What is expected »
Could you retype the records word for word but without any pictures?

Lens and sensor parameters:
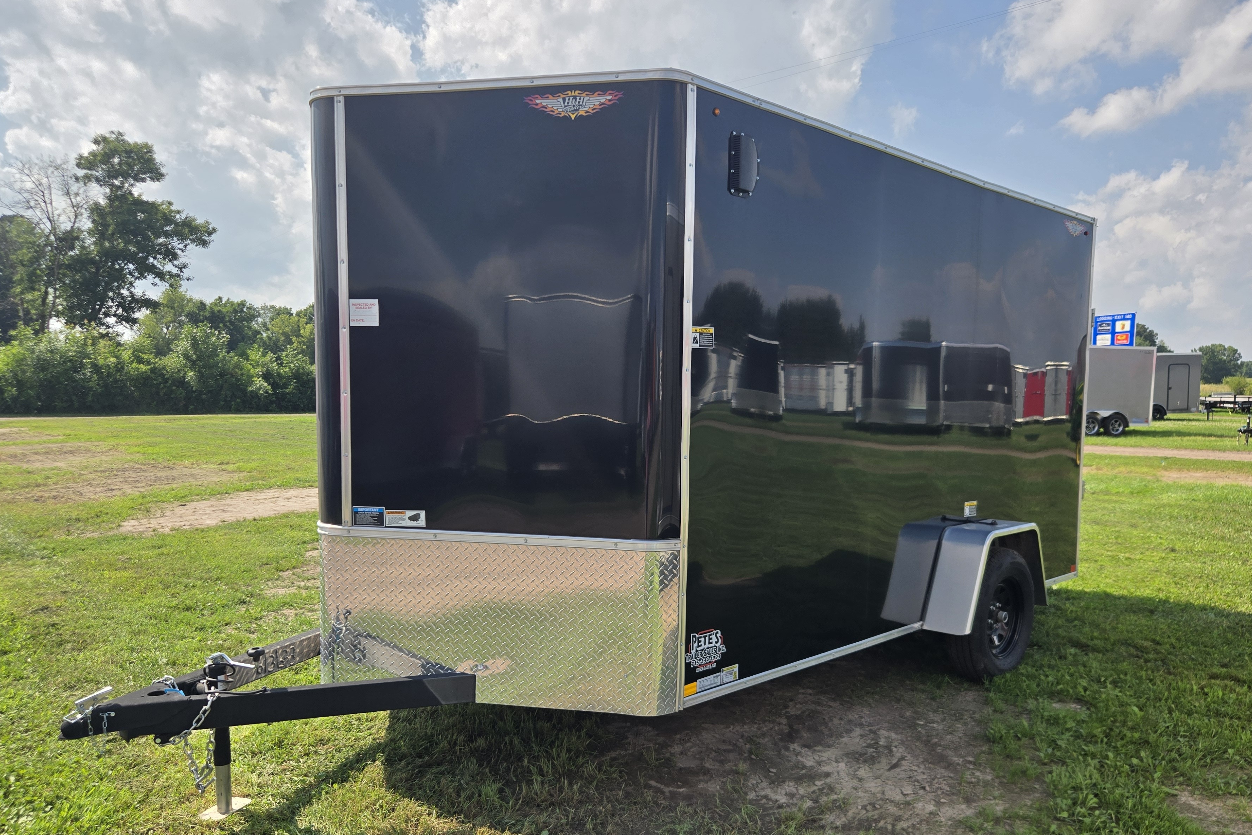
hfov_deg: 67.4
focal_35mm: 27
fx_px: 939
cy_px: 500
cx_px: 610
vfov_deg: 47.7
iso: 25
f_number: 1.8
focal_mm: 5.4
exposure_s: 1/1742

Written solution »
hfov_deg: 67.4
focal_35mm: 27
fx_px: 939
cy_px: 500
cx_px: 610
vfov_deg: 47.7
iso: 25
f_number: 1.8
focal_mm: 5.4
exposure_s: 1/1742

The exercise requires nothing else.